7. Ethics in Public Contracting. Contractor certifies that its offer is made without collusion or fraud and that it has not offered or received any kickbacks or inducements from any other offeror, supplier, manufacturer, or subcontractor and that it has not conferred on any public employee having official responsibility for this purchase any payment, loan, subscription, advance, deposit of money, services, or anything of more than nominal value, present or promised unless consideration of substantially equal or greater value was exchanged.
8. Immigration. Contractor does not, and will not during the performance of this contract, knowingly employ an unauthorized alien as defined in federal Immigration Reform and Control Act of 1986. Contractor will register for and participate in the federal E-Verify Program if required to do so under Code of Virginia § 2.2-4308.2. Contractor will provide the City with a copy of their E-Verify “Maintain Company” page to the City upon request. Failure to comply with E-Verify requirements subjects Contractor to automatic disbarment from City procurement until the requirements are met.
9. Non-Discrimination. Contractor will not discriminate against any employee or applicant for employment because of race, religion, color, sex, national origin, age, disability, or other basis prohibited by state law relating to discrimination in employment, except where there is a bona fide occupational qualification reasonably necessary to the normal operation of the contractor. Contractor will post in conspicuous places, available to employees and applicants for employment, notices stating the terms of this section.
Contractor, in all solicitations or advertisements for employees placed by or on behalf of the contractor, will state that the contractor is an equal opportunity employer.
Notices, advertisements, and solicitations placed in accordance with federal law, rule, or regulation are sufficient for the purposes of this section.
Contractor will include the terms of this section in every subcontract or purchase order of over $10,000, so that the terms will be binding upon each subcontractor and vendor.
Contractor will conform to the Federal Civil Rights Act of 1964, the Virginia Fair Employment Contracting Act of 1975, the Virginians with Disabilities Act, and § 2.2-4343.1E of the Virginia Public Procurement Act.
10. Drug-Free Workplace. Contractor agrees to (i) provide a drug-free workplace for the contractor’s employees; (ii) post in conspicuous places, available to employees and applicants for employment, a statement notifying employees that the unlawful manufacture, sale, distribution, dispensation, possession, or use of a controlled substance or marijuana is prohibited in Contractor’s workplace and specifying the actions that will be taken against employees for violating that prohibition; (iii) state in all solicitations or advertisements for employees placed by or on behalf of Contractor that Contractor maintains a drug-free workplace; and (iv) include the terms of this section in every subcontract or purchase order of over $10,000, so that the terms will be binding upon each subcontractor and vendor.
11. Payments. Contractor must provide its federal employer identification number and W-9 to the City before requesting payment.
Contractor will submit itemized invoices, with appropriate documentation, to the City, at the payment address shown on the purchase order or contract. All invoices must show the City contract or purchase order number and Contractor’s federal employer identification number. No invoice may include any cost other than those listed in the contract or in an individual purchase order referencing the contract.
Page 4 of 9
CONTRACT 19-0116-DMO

EXERCISE >>
Write the listing out again, matching every line exactly.

YOUR SOLUTION >>
7. Ethics in Public Contracting. Contractor certifies that its offer is made without collusion or fraud and that it has not offered or received any kickbacks or inducements from any other offeror, supplier, manufacturer, or subcontractor and that it has not conferred on any public employee having official responsibility for this purchase any payment, loan, subscription, advance, deposit of money, services, or anything of more than nominal value, present or promised unless consideration of substantially equal or greater value was exchanged.
8. Immigration. Contractor does not, and will not during the performance of this contract, knowingly employ an unauthorized alien as defined in federal Immigration Reform and Control Act of 1986. Contractor will register for and participate in the federal E-Verify Program if required to do so under Code of Virginia § 2.2-4308.2. Contractor will provide the City with a copy of their E-Verify “Maintain Company” page to the City upon request. Failure to comply with E-Verify requirements subjects Contractor to automatic disbarment from City procurement until the requirements are met.
9. Non-Discrimination. Contractor will not discriminate against any employee or applicant for employment because of race, religion, color, sex, national origin, age, disability, or other basis prohibited by state law relating to discrimination in employment, except where there is a bona fide occupational qualification reasonably necessary to the normal operation of the contractor. Contractor will post in conspicuous places, available to employees and applicants for employment, notices stating the terms of this section.
Contractor, in all solicitations or advertisements for employees placed by or on behalf of the contractor, will state that the contractor is an equal opportunity employer.
Notices, advertisements, and solicitations placed in accordance with federal law, rule, or regulation are sufficient for the purposes of this section.
Contractor will include the terms of this section in every subcontract or purchase order of over $10,000, so that the terms will be binding upon each subcontractor and vendor.
Contractor will conform to the Federal Civil Rights Act of 1964, the Virginia Fair Employment Contracting Act of 1975, the Virginians with Disabilities Act, and § 2.2-4343.1E of the Virginia Public Procurement Act.
10. Drug-Free Workplace. Contractor agrees to (i) provide a drug-free workplace for the contractor’s employees; (ii) post in conspicuous places, available to employees and applicants for employment, a statement notifying employees that the unlawful manufacture, sale, distribution, dispensation, possession, or use of a controlled substance or marijuana is prohibited in Contractor’s workplace and specifying the actions that will be taken against employees for violating that prohibition; (iii) state in all solicitations or advertisements for employees placed by or on behalf of Contractor that Contractor maintains a drug-free workplace; and (iv) include the terms of this section in every subcontract or purchase order of over $10,000, so that the terms will be binding upon each subcontractor and vendor.
11. Payments. Contractor must provide its federal employer identification number and W-9 to the City before requesting payment.
Contractor will submit itemized invoices, with appropriate documentation, to the City, at the payment address shown on the purchase order or contract. All invoices must show the City contract or purchase order number and Contractor’s federal employer identification number. No invoice may include any cost other than those listed in the contract or in an individual purchase order referencing the contract.
Page 4 of 9
CONTRACT 19-0116-DMO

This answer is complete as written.